I have a folder reviews_folder
that contains lots of files, such as hotel_217616.dat
. I have written a script countreviews.sh
to check the number of times the word "Author" appears in each file and then print the number out for each respective file. Here is my script:
grep -r "<Author>" "#1"
I cannot write reviews_folder
in the shell code, it must take it as an argument in the command line, hence #1
. The number of time my word appears in each file must then be ranked from highest to lowest, for example
-- run script --
49
23
17
However, when I run my script it says "#1: No such file or directory"
; why isn't it replacing #1
with reviews_folder
when I type:
./countreviews.sh reviews_folder
My countreviews.sh
is sitting in the same directory as my reviews_folder
, which contains the files I will be checking if that matters.
First off, the positional parameter is $1
and not #1
.
Secondly, your script doesn't really "count the number of time the word Author
appears"; it looks literally for <Author>
, including the angle brackets.
I assume you wanted word boundaries, as in \<Author\>
.
grep -r
just lists all matching lines, prepended by filenames. You want only the count, and sorted. To do this, you can do
grep -rwch 'Author'
-w
searches for word matches
-c
returns a match count per file
-h
suppresses writing the file name
And to sort the output, you pipe it to sort
:
grep -rwch 'Author' | sort -nr
-n
is for "numerical sort", and -r
for "reverse", so the largest number is first.
Notice how this still only counts how many lines matched "Author"; if there is a line with five matches, it is counted only as one by grep -c
.
To properly count every single occurrence, you could to this:
find . -type f -exec bash -c 'grep -wo "Author" {} | wc -l' \; | sort -nr
find . -type f
finds recursively all files.
-exec
executes a command for each file found. Because we use a pipe in that command, we have to spawn a subshell with bash -c
.
grep -wo "Author" {} | wc -l
finds every match of Author
and prints it on a separate line; wc -l
then counts the lines.
- After this happened for all files,
sort -nr
again sorts the results.
ITYM $1
, not #1
..........................................

-=-=-

# Assignment:
Reproduce the grep word-count thread word for word, starting at "Notice how this" and ending at "recursively all files.". Work only from the grep word-count thread.

-=-=-

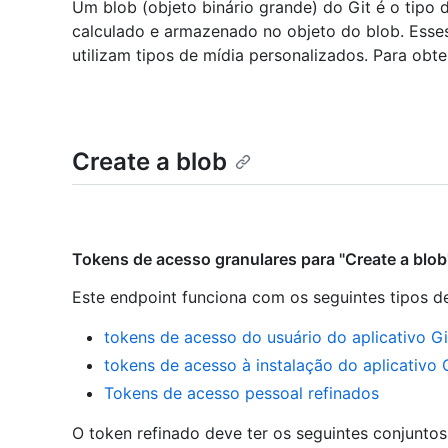
Um blob (objeto binário grande) do Git é o tipo
calculado e armazenado no objeto do blob. Esse
utilizam tipos de mídia personalizados. Para obt
Create a blob
Tokens de acesso granulares para "Create a blob
Este endpoint funciona com os seguintes tipos d
tokens de acesso do usuário do aplicativo G
tokens de acesso à instalação do aplicativo
Tokens de acesso pessoal refinados
O token refinado deve ter os seguintes conjunto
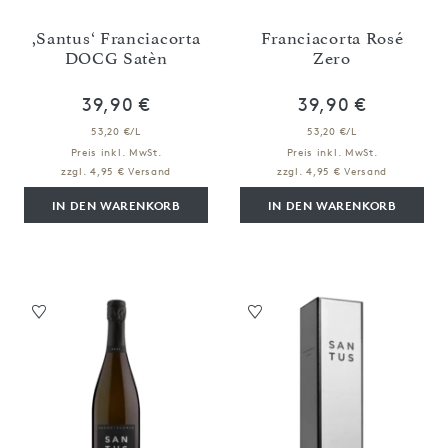
,Santus‘ Franciacorta
Franciacorta Rosé
DOCG Satèn
Zero
39,90 €
39,90 €
53,20 €/L
53,20 €/L
Preis inkl. MwSt.
Preis inkl. MwSt.
zzgl. 4,95 € Versand
zzgl. 4,95 € Versand
IN DEN WARENKORB
IN DEN WARENKORB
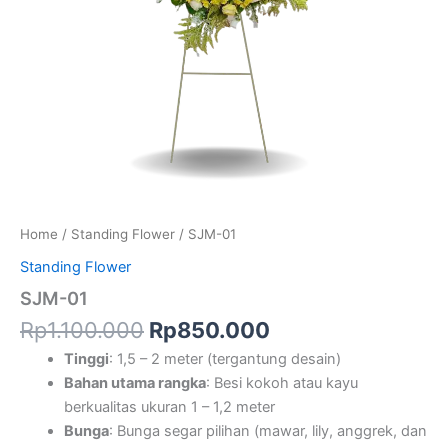
Home
/
Standing Flower
/ SJM-01
Standing Flower
SJM-01
Rp
1.100.000
Rp
850.000
Tinggi
: 1,5 – 2 meter (tergantung desain)
Bahan utama rangka
: Besi kokoh atau kayu
berkualitas ukuran 1 – 1,2 meter
Bunga
: Bunga segar pilihan (mawar, lily, anggrek, dan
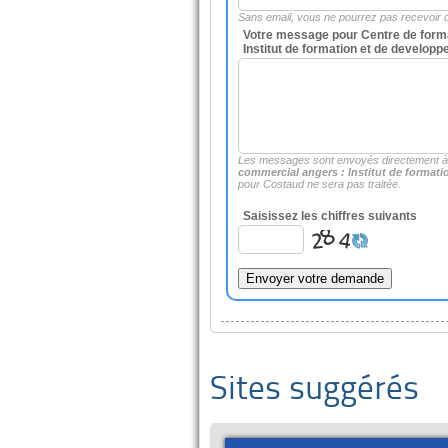
Sans email, vous ne pourrez pas recevoir
Votre message pour Centre de form
Institut de formation et de develop
Les messages sont envoyés directement 
commercial angers : Institut de format
pour Costaud ne sera pas traitée.
Saisissez les chiffres suivants
Sites suggérés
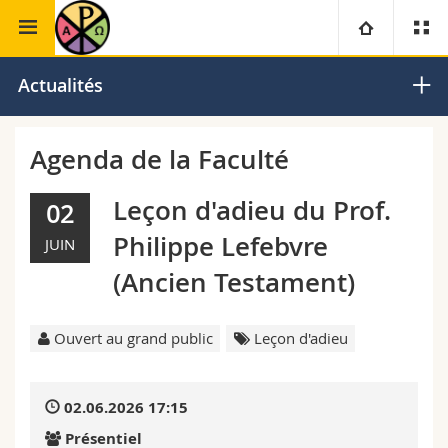
Faculté de théologie
Sciences liturgiques
Université
Actualités
Facultés
Etudes
Agenda de la Faculté
Vous êtes
Campus
Théologie
Leçon d'adieu du Prof.
02
Philippe Lefebvre
JUIN
Recherche
Ressources
Droit
Futurs étudiants
(Ancien Testament)
Université
Sciences économiques et sociales et management
Etudiants
Annuaire du personnel
Ouvert au grand public
Leçon d'adieu
Formation continue
Lettres et sciences humaines
Médias
Plan d'accès
02.06.2026 17:15
Sciences de l'éducation et de la formation
Chercheurs
Bibliothèques
Présentiel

-=-=-

# Result of this exercise:
Notice how this still only counts how many lines matched "Author"; if there is a line with five matches, it is counted only as one by grep -c
.
To properly count every single occurrence, you could to this:
find . -type f -exec bash -c 'grep -wo "Author" {} | wc -l' \; | sort -nr
find . -type f
finds recursively all files.